[The Works of the Right Honourable Edmund Burke, Vol. I. (of 12) by Edmund Burke]@TWC D-Link bookThe Works of the Right Honourable Edmund Burke, Vol. I. (of 12) PREFACE 17/99
But I am content to detract from this, and to suppose that the Indians lost only half so much, and then the account stands thus: in this war alone (for Semiramis had other wars) in this single reign, and in this one spot of the globe, did three millions of souls expire, with all the horrid and shocking circumstances which attend all wars, and in a quarrel, in which none of the sufferers could have the least rational concern. The Babylonian, Assyrian, Median, and Persian monarchies must have poured out seas of blood in their formation, and in their destruction. The armies and fleets of Xerxes, their numbers, the glorious stand made against them, and the unfortunate event of all his mighty preparations, are known to everybody.
In this expedition, draining half Asia of its inhabitants, he led an army of about two millions to be slaughtered, and wasted by a thousand fatal accidents, in the same place where his predecessors had before by a similar madness consumed the flower of so many kingdoms, and wasted the force of so extensive an empire.

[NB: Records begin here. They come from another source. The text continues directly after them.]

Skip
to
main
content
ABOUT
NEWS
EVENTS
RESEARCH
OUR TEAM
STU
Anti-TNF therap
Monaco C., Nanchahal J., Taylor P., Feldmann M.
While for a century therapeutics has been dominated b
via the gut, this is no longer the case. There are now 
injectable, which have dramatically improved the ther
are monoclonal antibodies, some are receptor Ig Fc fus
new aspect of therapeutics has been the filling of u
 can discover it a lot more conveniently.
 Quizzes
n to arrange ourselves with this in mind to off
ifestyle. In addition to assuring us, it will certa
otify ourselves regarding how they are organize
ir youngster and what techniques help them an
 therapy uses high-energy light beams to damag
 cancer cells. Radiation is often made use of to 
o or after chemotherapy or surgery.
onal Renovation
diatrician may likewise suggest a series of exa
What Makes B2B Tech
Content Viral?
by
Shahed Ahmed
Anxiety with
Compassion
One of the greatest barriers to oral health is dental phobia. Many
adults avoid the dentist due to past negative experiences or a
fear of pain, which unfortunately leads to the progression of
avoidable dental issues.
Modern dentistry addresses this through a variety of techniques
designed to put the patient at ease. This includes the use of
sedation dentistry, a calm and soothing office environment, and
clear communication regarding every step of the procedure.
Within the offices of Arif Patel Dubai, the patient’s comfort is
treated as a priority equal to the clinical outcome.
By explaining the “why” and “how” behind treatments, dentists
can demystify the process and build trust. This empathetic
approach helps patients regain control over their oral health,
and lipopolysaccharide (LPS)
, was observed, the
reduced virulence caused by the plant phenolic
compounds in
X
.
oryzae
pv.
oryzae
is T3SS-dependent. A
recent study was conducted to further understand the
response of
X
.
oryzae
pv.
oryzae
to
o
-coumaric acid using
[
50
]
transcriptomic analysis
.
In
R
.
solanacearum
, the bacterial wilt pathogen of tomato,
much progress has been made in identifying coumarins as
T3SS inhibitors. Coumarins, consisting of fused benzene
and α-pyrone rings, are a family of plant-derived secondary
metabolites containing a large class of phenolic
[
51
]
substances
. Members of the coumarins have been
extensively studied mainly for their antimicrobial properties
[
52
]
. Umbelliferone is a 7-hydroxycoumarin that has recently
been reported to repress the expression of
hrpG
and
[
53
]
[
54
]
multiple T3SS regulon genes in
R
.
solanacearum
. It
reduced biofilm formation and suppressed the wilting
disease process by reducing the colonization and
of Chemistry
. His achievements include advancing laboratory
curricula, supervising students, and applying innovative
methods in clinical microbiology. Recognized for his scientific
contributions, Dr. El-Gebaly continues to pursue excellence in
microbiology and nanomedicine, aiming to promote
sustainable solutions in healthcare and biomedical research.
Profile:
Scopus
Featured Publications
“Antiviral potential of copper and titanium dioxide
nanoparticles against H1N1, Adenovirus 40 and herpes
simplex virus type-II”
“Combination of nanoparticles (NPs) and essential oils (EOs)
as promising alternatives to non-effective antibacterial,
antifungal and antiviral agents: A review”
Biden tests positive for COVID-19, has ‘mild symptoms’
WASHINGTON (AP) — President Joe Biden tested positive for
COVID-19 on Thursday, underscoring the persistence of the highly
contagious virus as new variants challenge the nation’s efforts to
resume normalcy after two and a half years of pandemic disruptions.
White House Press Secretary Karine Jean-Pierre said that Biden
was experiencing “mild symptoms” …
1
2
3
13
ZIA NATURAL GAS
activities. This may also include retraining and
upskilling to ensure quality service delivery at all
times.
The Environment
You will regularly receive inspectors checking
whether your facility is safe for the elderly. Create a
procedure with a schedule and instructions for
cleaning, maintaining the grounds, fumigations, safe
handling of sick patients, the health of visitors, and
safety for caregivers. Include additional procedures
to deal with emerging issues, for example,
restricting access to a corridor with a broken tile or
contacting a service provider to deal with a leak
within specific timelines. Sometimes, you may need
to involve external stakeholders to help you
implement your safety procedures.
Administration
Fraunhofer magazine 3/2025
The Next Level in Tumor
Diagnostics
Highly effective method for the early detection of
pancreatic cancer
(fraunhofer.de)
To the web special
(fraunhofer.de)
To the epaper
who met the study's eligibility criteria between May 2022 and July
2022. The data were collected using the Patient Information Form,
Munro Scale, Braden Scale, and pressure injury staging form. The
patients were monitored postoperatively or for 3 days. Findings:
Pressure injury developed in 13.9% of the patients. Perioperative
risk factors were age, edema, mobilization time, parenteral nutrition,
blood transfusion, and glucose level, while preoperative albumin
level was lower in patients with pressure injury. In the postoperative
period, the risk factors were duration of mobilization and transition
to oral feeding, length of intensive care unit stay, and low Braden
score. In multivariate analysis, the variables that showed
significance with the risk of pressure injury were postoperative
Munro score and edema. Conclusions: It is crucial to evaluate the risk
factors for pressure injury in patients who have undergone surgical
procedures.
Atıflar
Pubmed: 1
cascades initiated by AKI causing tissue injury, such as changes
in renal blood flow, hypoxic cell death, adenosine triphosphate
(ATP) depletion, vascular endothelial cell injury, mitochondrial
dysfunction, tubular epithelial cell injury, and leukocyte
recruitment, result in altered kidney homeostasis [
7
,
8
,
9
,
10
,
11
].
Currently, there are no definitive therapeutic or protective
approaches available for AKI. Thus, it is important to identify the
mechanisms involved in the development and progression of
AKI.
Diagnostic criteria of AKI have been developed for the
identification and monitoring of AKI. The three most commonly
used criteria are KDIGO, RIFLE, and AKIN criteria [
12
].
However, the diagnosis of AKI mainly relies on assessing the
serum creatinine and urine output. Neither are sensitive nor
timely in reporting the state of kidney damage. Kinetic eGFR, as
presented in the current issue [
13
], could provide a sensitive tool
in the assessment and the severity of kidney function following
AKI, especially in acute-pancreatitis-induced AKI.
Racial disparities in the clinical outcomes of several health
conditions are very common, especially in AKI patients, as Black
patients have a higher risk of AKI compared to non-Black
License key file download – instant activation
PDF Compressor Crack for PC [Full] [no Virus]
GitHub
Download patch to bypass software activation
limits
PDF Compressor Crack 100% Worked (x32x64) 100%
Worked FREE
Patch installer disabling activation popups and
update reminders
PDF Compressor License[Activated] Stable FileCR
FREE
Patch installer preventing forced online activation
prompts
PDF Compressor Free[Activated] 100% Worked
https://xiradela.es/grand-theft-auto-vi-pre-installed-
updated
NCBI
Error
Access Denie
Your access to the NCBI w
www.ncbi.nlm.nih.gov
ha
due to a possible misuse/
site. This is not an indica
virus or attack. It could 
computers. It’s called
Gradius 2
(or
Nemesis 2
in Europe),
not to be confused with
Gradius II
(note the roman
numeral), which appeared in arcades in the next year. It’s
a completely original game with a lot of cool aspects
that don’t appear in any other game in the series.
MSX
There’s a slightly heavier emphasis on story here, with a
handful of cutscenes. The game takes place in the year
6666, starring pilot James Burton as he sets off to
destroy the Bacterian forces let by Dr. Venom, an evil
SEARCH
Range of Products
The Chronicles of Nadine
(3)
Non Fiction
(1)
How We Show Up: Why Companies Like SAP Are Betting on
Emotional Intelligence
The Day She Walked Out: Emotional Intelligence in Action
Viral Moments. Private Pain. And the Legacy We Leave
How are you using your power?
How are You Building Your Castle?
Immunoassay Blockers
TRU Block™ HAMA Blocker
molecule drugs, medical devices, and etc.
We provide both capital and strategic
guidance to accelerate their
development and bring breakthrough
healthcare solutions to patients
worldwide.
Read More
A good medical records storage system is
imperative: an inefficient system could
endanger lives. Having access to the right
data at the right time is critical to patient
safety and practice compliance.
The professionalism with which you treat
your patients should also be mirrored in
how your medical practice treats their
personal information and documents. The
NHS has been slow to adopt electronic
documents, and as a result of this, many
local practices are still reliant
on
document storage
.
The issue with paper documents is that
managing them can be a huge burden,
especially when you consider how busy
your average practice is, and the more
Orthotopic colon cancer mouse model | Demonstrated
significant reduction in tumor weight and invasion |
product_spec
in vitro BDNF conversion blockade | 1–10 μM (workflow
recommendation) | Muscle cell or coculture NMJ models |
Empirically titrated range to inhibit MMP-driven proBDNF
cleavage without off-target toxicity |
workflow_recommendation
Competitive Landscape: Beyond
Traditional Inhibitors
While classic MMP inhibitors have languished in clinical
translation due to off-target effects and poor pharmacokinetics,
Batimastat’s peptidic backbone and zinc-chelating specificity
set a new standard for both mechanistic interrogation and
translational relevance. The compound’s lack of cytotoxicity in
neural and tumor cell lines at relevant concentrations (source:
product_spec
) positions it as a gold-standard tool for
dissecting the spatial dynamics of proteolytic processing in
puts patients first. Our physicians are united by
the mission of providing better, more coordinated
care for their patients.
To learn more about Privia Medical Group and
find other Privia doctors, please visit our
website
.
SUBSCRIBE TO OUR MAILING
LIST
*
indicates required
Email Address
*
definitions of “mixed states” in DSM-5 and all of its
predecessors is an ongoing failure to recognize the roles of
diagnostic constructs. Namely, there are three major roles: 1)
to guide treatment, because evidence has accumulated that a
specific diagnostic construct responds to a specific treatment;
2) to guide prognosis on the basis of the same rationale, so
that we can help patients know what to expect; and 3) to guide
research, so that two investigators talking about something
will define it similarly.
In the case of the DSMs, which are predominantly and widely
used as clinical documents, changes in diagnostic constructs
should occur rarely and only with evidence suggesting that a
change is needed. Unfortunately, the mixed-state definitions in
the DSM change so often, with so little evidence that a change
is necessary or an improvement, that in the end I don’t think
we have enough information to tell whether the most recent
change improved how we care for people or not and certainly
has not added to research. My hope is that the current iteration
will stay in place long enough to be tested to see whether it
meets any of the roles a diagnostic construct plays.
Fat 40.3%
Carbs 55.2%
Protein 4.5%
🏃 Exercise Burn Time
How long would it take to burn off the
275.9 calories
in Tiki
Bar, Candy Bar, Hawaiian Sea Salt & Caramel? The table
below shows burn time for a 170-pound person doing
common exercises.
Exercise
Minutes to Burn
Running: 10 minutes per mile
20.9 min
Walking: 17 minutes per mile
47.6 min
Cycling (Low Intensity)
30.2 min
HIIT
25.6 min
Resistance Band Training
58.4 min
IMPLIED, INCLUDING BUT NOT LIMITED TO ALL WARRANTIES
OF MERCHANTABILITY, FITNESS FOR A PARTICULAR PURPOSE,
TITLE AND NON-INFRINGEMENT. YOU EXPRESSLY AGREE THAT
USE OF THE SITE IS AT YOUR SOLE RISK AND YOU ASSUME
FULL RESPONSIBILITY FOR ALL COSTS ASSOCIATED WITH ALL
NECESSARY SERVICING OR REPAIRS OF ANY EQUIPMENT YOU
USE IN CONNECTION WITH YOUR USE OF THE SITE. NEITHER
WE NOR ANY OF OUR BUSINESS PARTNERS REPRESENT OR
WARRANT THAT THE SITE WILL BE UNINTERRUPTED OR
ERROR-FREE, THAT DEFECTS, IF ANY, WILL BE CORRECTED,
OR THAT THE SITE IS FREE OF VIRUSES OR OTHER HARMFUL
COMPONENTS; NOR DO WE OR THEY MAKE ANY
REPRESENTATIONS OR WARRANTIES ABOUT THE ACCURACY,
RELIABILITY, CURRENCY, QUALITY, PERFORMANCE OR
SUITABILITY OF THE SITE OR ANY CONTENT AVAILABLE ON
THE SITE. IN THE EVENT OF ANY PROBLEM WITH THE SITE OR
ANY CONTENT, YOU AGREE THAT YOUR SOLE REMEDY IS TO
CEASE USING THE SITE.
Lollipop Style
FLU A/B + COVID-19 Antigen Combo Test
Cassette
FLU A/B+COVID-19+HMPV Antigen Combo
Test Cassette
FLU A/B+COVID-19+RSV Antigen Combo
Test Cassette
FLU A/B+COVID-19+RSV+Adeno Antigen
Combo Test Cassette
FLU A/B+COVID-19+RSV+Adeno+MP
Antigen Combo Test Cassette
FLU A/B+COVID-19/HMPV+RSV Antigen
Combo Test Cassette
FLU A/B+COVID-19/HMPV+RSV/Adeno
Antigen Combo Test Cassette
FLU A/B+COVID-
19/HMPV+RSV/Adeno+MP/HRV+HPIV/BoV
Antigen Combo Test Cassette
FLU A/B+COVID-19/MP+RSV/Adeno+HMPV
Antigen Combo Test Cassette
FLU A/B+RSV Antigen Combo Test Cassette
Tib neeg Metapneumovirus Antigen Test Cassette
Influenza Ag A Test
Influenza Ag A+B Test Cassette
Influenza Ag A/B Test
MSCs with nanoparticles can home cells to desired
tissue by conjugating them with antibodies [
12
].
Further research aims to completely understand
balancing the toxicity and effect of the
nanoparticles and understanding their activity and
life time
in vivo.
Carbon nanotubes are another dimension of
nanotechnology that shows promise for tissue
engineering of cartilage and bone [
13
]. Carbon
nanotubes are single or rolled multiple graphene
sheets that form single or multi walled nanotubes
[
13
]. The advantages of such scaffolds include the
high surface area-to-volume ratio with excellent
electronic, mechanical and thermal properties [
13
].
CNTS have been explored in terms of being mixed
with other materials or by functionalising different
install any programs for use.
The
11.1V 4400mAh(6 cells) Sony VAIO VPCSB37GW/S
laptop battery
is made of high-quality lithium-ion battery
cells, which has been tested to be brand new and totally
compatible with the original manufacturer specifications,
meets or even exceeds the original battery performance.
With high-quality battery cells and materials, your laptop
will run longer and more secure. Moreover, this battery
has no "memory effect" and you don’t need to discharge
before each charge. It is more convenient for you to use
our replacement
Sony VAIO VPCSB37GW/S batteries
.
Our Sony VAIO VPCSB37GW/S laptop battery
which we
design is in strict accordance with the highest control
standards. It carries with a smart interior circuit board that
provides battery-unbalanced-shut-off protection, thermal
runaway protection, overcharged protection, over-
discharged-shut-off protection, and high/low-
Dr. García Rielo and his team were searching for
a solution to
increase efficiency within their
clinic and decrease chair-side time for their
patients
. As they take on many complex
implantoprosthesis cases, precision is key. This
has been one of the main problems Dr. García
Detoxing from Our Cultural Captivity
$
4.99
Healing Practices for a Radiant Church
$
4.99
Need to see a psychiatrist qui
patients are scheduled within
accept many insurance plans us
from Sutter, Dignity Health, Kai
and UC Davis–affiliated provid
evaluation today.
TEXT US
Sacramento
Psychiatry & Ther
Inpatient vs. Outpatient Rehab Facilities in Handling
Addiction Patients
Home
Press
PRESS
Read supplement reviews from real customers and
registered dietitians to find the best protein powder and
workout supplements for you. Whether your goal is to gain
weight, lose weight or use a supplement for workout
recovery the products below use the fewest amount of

It is a cheap calculation to say, that the Persian empire, in its wars against the Greeks and Scythians, threw away at least four millions of its subjects; to say nothing of its other wars, and the losses sustained in them.
These were their losses abroad; but the war was brought home to them, first by Agesilaus, and afterwards by Alexander.
I have not, in this retreat, the books necessary to make very exact calculations; nor is it necessary to give more than hints to one of your lordship's erudition.